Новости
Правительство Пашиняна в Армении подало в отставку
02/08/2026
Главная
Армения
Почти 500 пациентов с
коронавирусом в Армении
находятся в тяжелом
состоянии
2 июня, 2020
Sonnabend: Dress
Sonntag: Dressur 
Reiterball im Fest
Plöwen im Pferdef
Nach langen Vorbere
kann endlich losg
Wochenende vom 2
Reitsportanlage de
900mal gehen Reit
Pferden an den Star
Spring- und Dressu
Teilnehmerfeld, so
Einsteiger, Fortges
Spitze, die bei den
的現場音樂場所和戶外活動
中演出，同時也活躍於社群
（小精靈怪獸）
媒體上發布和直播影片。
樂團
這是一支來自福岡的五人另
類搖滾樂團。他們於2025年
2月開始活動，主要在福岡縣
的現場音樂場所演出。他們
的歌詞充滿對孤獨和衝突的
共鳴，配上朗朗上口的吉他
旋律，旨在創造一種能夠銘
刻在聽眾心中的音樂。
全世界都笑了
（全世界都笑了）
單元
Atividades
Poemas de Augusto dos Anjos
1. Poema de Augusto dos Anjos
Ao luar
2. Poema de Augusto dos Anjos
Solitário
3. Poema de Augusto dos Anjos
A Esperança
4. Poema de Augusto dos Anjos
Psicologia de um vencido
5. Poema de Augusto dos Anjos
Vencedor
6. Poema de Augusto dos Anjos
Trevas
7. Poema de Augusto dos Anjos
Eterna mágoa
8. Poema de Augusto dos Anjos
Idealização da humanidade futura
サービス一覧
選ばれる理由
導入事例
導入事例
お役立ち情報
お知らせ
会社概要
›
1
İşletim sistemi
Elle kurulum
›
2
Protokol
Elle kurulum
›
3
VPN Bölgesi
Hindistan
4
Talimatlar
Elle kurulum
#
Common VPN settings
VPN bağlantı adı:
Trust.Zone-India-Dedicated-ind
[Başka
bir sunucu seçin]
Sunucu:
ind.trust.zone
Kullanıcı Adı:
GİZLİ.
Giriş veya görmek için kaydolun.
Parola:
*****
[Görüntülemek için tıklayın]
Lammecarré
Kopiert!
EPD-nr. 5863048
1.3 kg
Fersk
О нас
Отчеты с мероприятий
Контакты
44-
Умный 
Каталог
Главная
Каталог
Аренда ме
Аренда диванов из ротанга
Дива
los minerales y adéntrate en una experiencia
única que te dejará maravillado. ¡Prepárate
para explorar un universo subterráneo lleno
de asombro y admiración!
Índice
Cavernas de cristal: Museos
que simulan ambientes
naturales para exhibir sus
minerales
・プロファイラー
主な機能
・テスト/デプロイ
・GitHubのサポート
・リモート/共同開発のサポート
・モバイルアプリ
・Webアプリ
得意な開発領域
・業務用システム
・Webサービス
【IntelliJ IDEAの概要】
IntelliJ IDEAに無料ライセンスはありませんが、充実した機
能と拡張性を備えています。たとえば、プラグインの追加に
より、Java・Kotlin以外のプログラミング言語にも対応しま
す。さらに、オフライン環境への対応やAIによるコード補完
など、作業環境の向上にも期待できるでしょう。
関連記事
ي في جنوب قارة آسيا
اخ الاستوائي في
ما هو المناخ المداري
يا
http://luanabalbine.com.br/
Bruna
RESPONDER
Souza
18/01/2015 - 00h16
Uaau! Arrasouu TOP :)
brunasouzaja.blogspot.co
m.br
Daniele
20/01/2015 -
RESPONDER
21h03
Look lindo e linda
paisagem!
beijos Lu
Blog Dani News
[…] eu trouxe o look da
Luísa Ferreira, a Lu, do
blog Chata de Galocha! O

> **Exercise description**:
Reproduce every line of the material above in its original order, preserving each character, line break, and language without alteration.

> **Exercise answer**:
Новости
Правительство Пашиняна в Армении подало в отставку
02/08/2026
Главная
Армения
Почти 500 пациентов с
коронавирусом в Армении
находятся в тяжелом
состоянии
2 июня, 2020
Sonnabend: Dress
Sonntag: Dressur 
Reiterball im Fest
Plöwen im Pferdef
Nach langen Vorbere
kann endlich losg
Wochenende vom 2
Reitsportanlage de
900mal gehen Reit
Pferden an den Star
Spring- und Dressu
Teilnehmerfeld, so
Einsteiger, Fortges
Spitze, die bei den
的現場音樂場所和戶外活動
中演出，同時也活躍於社群
（小精靈怪獸）
媒體上發布和直播影片。
樂團
這是一支來自福岡的五人另
類搖滾樂團。他們於2025年
2月開始活動，主要在福岡縣
的現場音樂場所演出。他們
的歌詞充滿對孤獨和衝突的
共鳴，配上朗朗上口的吉他
旋律，旨在創造一種能夠銘
刻在聽眾心中的音樂。
全世界都笑了
（全世界都笑了）
單元
Atividades
Poemas de Augusto dos Anjos
1. Poema de Augusto dos Anjos
Ao luar
2. Poema de Augusto dos Anjos
Solitário
3. Poema de Augusto dos Anjos
A Esperança
4. Poema de Augusto dos Anjos
Psicologia de um vencido
5. Poema de Augusto dos Anjos
Vencedor
6. Poema de Augusto dos Anjos
Trevas
7. Poema de Augusto dos Anjos
Eterna mágoa
8. Poema de Augusto dos Anjos
Idealização da humanidade futura
サービス一覧
選ばれる理由
導入事例
導入事例
お役立ち情報
お知らせ
会社概要
›
1
İşletim sistemi
Elle kurulum
›
2
Protokol
Elle kurulum
›
3
VPN Bölgesi
Hindistan
4
Talimatlar
Elle kurulum
#
Common VPN settings
VPN bağlantı adı:
Trust.Zone-India-Dedicated-ind
[Başka
bir sunucu seçin]
Sunucu:
ind.trust.zone
Kullanıcı Adı:
GİZLİ.
Giriş veya görmek için kaydolun.
Parola:
*****
[Görüntülemek için tıklayın]
Lammecarré
Kopiert!
EPD-nr. 5863048
1.3 kg
Fersk
О нас
Отчеты с мероприятий
Контакты
44-
Умный 
Каталог
Главная
Каталог
Аренда ме
Аренда диванов из ротанга
Дива
los minerales y adéntrate en una experiencia
única que te dejará maravillado. ¡Prepárate
para explorar un universo subterráneo lleno
de asombro y admiración!
Índice
Cavernas de cristal: Museos
que simulan ambientes
naturales para exhibir sus
minerales
・プロファイラー
主な機能
・テスト/デプロイ
・GitHubのサポート
・リモート/共同開発のサポート
・モバイルアプリ
・Webアプリ
得意な開発領域
・業務用システム
・Webサービス
【IntelliJ IDEAの概要】
IntelliJ IDEAに無料ライセンスはありませんが、充実した機
能と拡張性を備えています。たとえば、プラグインの追加に
より、Java・Kotlin以外のプログラミング言語にも対応しま
す。さらに、オフライン環境への対応やAIによるコード補完
など、作業環境の向上にも期待できるでしょう。
関連記事
ي في جنوب قارة آسيا
اخ الاستوائي في
ما هو المناخ المداري
يا
http://luanabalbine.com.br/
Bruna
RESPONDER
Souza
18/01/2015 - 00h16
Uaau! Arrasouu TOP :)
brunasouzaja.blogspot.co
m.br
Daniele
20/01/2015 -
RESPONDER
21h03
Look lindo e linda
paisagem!
beijos Lu
Blog Dani News
[…] eu trouxe o look da
Luísa Ferreira, a Lu, do
blog Chata de Galocha! O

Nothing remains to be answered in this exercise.